--- DATA FOR ANALYSIS ---
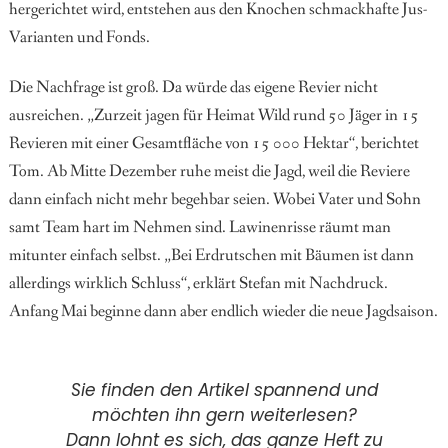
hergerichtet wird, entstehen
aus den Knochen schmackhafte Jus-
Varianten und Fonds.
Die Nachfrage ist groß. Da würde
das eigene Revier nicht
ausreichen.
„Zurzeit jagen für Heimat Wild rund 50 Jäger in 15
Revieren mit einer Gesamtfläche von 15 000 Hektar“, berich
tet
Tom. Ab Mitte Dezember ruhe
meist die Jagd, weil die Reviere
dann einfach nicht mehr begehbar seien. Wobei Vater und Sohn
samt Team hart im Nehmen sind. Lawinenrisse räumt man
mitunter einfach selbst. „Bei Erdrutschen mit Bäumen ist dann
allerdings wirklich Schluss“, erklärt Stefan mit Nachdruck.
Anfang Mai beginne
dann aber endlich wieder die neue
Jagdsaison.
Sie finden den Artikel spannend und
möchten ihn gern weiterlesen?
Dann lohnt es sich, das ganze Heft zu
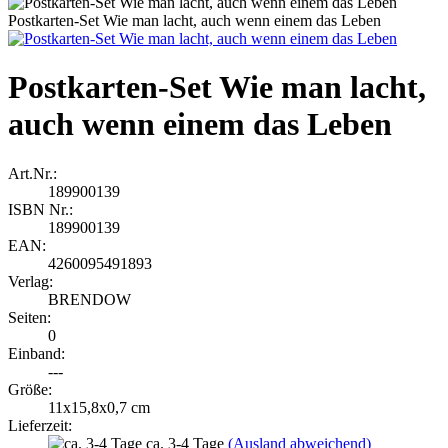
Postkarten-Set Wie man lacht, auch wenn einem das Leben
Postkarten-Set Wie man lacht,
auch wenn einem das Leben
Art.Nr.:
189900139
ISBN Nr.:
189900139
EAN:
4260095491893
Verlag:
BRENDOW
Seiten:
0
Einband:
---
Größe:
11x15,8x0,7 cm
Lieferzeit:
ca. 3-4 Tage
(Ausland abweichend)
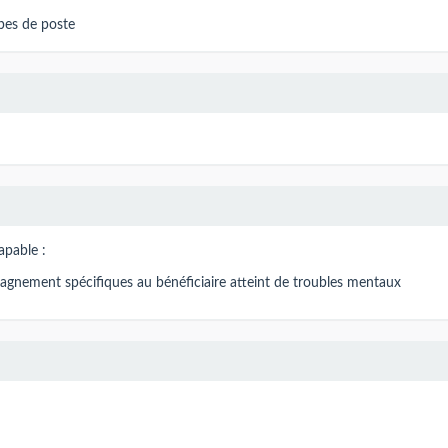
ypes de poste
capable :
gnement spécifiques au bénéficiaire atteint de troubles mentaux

--

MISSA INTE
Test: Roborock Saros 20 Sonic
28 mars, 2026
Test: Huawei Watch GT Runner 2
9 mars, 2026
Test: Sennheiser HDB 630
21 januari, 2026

--- DIRECTIVE ---
For each line of the listing that holds the word "einfach", show that line.

--- SOLUTION TO THE EXERCISE ---
dann einfach nicht mehr begehbar seien. Wobei Vater und Sohn
mitunter einfach selbst. „Bei Erdrutschen mit Bäumen ist dann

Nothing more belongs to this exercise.